Parfois ce désir se traduit en ambition assez pragmatique. On apprend par nécessité, par utilité et même par adversité. Il y a un cheminement fortement valorisé par la société, où apprentissage veut dire éducation, éducation veut dire diplôme, diplôme veut dire emploi, emploi veut dire salaire, salaire veut dire sécurité. Dans ce cas, on n’apprend pas pour apprendre, mais plutôt pour acquérir les avantages matériels ou sociaux qu’un tel apprentissage est censé apporter. De cette façon, cette envie d’apprendre exprime parfois l’envie d’être socialement reconnu ou au moins d’être moins méconnu, moins vulnérable par exemple à un éventuel licenciement ou à une possible éviction.
Philippe Carré5 nomme ce désir « extrinsèque » parce qu’il vient d'une source extérieure à la personne. Pourtant on ne peut pas ignorer tous ces autres désirs qui sont « intrinsèques ». Le désir d’acquérir une meilleure image de soi, d’avoir une meilleure relation avec ses enfants ou avec son entourage, de se trouver capable et utile, d’éprouver simplement un réel plaisir dans l’acte d’apprendre, d’être conscient de sa capacité à penser, à réfléchir, à imaginer... tous ces désirs sont aussi normaux et légitimes.

CONSIGNES
1. Recopiez sans rien changer le passage de l'extrait sur le désir d'apprendre qui s'ouvre sur les mots contenant "Parfois ce désir" et se termine par "une possible éviction.".
2. Reproduisez à l'identique, dans les entrées, les lignes allant de celle qui contient "Coming soon" jusqu'à celle qui contient "## Satura pievienošana un citi uzlabojumi", ces deux lignes comprises, et rien d'autre.
L'extrait et les entrées proviennent de sources distinctes.

DONNÉES

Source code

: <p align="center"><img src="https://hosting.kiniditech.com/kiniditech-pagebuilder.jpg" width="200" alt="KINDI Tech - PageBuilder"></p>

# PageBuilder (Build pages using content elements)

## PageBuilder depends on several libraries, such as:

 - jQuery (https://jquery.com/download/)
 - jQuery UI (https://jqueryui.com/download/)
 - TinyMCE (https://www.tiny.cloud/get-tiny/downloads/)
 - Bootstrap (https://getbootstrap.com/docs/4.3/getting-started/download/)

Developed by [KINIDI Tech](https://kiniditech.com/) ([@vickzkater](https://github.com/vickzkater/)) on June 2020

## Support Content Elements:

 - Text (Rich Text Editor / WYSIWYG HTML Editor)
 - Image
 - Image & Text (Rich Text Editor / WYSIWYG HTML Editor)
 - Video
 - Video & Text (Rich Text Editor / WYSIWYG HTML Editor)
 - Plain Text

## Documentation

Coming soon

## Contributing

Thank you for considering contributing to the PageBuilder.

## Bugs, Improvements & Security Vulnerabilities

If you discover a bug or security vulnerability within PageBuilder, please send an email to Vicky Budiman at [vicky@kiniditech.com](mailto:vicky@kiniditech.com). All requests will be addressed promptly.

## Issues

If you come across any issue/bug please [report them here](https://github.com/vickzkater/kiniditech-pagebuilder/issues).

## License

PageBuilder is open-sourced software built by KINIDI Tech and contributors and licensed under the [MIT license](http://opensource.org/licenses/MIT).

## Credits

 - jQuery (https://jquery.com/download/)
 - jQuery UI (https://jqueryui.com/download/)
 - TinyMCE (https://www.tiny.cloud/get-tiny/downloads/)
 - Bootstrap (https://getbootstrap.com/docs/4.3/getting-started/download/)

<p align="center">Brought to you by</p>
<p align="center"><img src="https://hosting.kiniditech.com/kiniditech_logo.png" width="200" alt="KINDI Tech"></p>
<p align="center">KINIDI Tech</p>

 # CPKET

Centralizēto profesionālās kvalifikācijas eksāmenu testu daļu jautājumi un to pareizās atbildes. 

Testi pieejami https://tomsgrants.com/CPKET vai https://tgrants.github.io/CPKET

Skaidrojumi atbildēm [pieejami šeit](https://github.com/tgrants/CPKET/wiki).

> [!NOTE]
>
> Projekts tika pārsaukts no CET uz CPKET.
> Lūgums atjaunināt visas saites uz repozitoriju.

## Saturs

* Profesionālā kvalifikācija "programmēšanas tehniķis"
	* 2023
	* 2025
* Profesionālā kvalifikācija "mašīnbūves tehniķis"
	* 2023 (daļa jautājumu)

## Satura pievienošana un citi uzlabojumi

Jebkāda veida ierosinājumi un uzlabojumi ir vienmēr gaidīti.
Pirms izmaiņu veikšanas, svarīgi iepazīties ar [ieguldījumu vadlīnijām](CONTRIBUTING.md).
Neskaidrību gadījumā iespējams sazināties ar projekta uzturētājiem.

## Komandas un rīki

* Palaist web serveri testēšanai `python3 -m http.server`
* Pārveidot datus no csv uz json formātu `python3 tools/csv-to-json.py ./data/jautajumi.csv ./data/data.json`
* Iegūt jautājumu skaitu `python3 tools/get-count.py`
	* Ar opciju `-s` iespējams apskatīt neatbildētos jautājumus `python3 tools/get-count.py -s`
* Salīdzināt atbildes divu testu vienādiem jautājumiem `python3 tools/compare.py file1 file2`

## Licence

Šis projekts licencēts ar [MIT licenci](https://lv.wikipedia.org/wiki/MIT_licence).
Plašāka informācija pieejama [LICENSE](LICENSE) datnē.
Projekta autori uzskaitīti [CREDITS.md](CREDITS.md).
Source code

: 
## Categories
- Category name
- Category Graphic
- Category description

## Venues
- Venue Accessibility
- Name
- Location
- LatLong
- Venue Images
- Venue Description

CORRIGÉS
1.
Parfois ce désir se traduit en ambition assez pragmatique. On apprend par nécessité, par utilité et même par adversité. Il y a un cheminement fortement valorisé par la société, où apprentissage veut dire éducation, éducation veut dire diplôme, diplôme veut dire emploi, emploi veut dire salaire, salaire veut dire sécurité. Dans ce cas, on n’apprend pas pour apprendre, mais plutôt pour acquérir les avantages matériels ou sociaux qu’un tel apprentissage est censé apporter. De cette façon, cette envie d’apprendre exprime parfois l’envie d’être socialement reconnu ou au moins d’être moins méconnu, moins vulnérable par exemple à un éventuel licenciement ou à une possible éviction.

2.
Coming soon

## Contributing

Thank you for considering contributing to the PageBuilder.

## Bugs, Improvements & Security Vulnerabilities

If you discover a bug or security vulnerability within PageBuilder, please send an email to Vicky Budiman at [vicky@kiniditech.com](mailto:vicky@kiniditech.com). All requests will be addressed promptly.

## Issues

If you come across any issue/bug please [report them here](https://github.com/vickzkater/kiniditech-pagebuilder/issues).

## License

PageBuilder is open-sourced software built by KINIDI Tech and contributors and licensed under the [MIT license](http://opensource.org/licenses/MIT).

## Credits

 - jQuery (https://jquery.com/download/)
 - jQuery UI (https://jqueryui.com/download/)
 - TinyMCE (https://www.tiny.cloud/get-tiny/downloads/)
 - Bootstrap (https://getbootstrap.com/docs/4.3/getting-started/download/)

<p align="center">Brought to you by</p>
<p align="center"><img src="https://hosting.kiniditech.com/kiniditech_logo.png" width="200" alt="KINDI Tech"></p>
<p align="center">KINIDI Tech</p>

 # CPKET

Centralizēto profesionālās kvalifikācijas eksāmenu testu daļu jautājumi un to pareizās atbildes. 

Testi pieejami https://tomsgrants.com/CPKET vai https://tgrants.github.io/CPKET

Skaidrojumi atbildēm [pieejami šeit](https://github.com/tgrants/CPKET/wiki).

> [!NOTE]
>
> Projekts tika pārsaukts no CET uz CPKET.
> Lūgums atjaunināt visas saites uz repozitoriju.

## Saturs

* Profesionālā kvalifikācija "programmēšanas tehniķis"
	* 2023
	* 2025
* Profesionālā kvalifikācija "mašīnbūves tehniķis"
	* 2023 (daļa jautājumu)

## Satura pievienošana un citi uzlabojumi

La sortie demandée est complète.